In the Name of the Devil (2011)

Starring: Katarzyna Zawadzka, Marian Dziedziel, Anna Radwan

Directed by: Barbara Sass

Rating: ★☆☆☆☆

After an eleven-year break from the big screen Barbara Sass has put aside her activity as a stage director and returned to movie making. Sass took an interest in the Kazimierz Dolny nunnery affair when a baby was discovered in the bunker-like convent after its occupants were evicted in 2007. Despite a nation-wide scandal, investigations led nowhere, and Sass herself admits that her reconstruction of events is far from certain. She opted to push forward her project by writing a screenplay based loosely on known events.

The vaguely Sapphic film poster, showing an ambiguous manifestation of affection between the abbess (Anna Radwan) and doubting nun Anna (Katarzyna Zawadzka, who won a Golden Lion in Gdynia) hints strongly that this film was intended to be a succès de scandale.
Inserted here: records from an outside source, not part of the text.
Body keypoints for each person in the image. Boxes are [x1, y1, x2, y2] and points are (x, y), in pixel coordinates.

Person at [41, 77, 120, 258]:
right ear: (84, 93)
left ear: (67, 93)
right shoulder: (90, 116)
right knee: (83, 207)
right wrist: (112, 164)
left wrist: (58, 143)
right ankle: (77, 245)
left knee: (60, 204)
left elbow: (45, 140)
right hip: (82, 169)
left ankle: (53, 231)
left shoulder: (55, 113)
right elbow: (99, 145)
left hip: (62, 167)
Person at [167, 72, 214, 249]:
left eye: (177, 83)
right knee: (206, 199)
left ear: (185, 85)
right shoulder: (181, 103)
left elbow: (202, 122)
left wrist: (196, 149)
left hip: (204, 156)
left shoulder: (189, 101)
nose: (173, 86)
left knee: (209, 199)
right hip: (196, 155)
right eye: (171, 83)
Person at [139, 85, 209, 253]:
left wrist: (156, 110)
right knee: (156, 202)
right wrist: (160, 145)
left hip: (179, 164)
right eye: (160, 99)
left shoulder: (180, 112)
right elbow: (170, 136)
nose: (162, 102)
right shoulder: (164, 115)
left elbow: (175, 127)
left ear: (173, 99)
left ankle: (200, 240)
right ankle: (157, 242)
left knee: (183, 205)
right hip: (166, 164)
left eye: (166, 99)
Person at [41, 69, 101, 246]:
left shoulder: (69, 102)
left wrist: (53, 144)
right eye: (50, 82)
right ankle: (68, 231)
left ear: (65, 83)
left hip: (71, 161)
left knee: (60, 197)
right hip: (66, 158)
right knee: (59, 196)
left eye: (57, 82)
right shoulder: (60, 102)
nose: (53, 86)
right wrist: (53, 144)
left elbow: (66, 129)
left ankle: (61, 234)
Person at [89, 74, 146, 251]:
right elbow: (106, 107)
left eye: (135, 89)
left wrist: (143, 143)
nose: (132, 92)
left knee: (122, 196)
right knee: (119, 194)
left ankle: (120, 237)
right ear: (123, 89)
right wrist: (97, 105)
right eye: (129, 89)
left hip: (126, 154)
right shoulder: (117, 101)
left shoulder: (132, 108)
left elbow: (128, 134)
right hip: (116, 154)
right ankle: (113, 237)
The daily routine of the nunnery is disrupted by the arrival of Father Franciszek (Mariusz Bonaszewski), who aims to evict Satan using decidedly unconventional methods.
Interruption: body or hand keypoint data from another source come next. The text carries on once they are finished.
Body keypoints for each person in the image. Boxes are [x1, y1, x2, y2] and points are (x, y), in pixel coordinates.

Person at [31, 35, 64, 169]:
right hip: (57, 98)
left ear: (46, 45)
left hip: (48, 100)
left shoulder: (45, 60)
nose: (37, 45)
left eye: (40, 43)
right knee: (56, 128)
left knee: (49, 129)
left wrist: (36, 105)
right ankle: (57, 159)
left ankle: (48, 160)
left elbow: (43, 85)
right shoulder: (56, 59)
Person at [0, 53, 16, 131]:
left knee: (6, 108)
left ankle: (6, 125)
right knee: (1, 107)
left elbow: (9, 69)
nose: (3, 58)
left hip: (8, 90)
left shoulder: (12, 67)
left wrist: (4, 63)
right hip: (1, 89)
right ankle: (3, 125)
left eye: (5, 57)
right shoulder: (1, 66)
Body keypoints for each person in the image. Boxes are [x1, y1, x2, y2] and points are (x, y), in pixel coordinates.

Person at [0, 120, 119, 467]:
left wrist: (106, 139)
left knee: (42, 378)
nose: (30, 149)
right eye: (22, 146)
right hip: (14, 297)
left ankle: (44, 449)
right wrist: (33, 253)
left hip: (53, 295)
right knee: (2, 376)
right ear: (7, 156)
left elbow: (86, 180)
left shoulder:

Neurologist Laura Bossi wrote that we live in an age when the word ‘Devil’ has almost disappeared from the vocabulary of the church. In W imieniu diabła (In the Name of the Devil), Satan is incessantly and awkwardly evoked. The film does not display a scrap of authentic spirituality, nor a grain of the self-conscious irony of the postmodern horror genre.